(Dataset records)

▼▼▼

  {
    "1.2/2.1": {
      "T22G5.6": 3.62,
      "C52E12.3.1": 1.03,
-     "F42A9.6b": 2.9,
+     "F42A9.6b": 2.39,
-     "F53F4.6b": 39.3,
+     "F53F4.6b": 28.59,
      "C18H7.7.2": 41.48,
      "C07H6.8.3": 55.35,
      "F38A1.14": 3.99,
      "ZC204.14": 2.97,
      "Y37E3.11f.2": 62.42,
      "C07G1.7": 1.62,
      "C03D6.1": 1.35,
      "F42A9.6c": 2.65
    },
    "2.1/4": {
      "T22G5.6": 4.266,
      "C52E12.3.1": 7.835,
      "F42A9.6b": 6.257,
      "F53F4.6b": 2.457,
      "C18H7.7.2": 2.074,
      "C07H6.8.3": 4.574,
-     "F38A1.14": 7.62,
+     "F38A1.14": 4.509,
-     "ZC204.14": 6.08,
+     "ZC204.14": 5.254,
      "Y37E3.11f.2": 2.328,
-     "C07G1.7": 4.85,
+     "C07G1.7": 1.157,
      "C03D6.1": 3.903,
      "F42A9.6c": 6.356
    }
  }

▲▲▲
▼▼▼

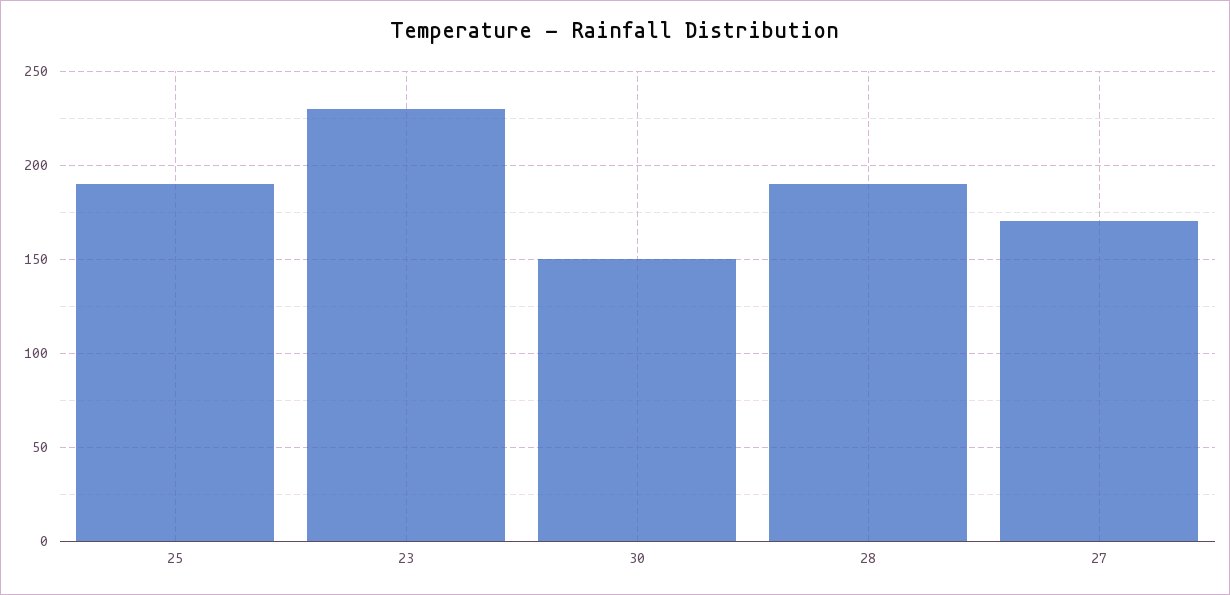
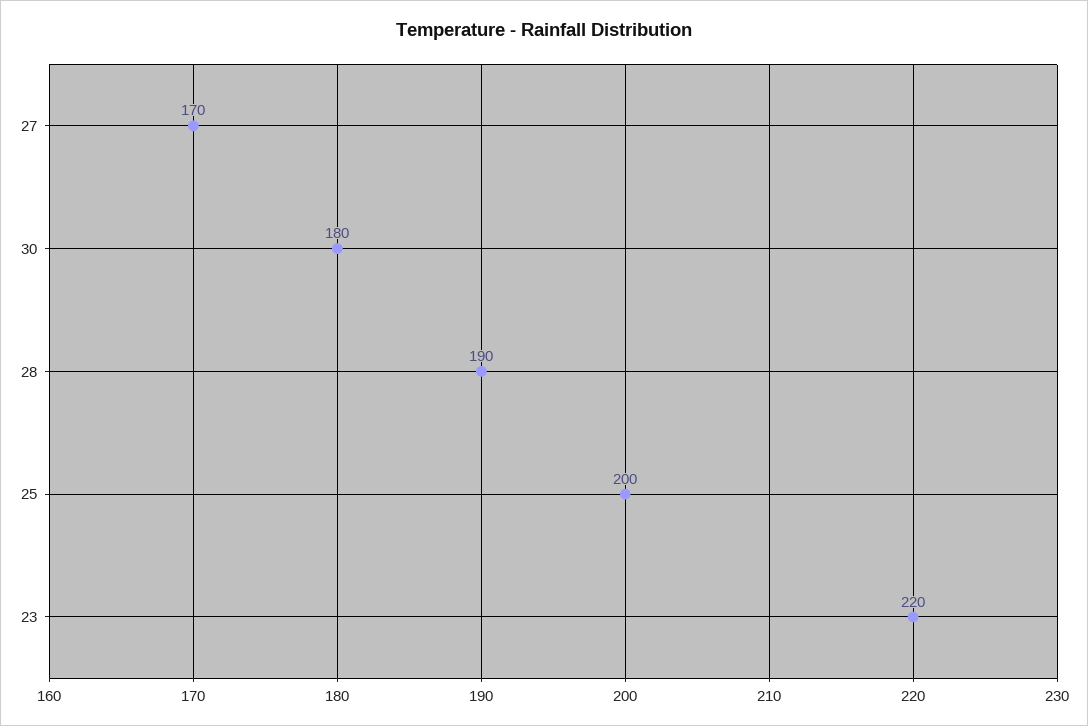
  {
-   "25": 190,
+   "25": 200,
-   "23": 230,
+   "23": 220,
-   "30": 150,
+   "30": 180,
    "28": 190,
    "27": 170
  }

▲▲▲
▼▼▼

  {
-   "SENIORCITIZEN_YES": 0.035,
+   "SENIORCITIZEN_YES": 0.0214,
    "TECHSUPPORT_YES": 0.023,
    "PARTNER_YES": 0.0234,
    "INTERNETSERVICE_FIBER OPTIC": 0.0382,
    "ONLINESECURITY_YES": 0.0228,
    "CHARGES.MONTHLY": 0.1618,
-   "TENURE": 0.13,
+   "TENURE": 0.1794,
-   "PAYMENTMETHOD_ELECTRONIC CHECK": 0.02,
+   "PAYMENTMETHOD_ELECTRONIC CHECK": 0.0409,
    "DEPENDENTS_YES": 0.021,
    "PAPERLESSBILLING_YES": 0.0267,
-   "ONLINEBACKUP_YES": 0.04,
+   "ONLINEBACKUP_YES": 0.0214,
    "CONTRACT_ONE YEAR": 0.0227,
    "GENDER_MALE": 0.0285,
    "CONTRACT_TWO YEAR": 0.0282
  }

▲▲▲

-- Task instructions --
For each line above that holds the string "CHECK", provide a copy of that line.

-- Reply to the exercise --
-   "PAYMENTMETHOD_ELECTRONIC CHECK": 0.02,
+   "PAYMENTMETHOD_ELECTRONIC CHECK": 0.0409,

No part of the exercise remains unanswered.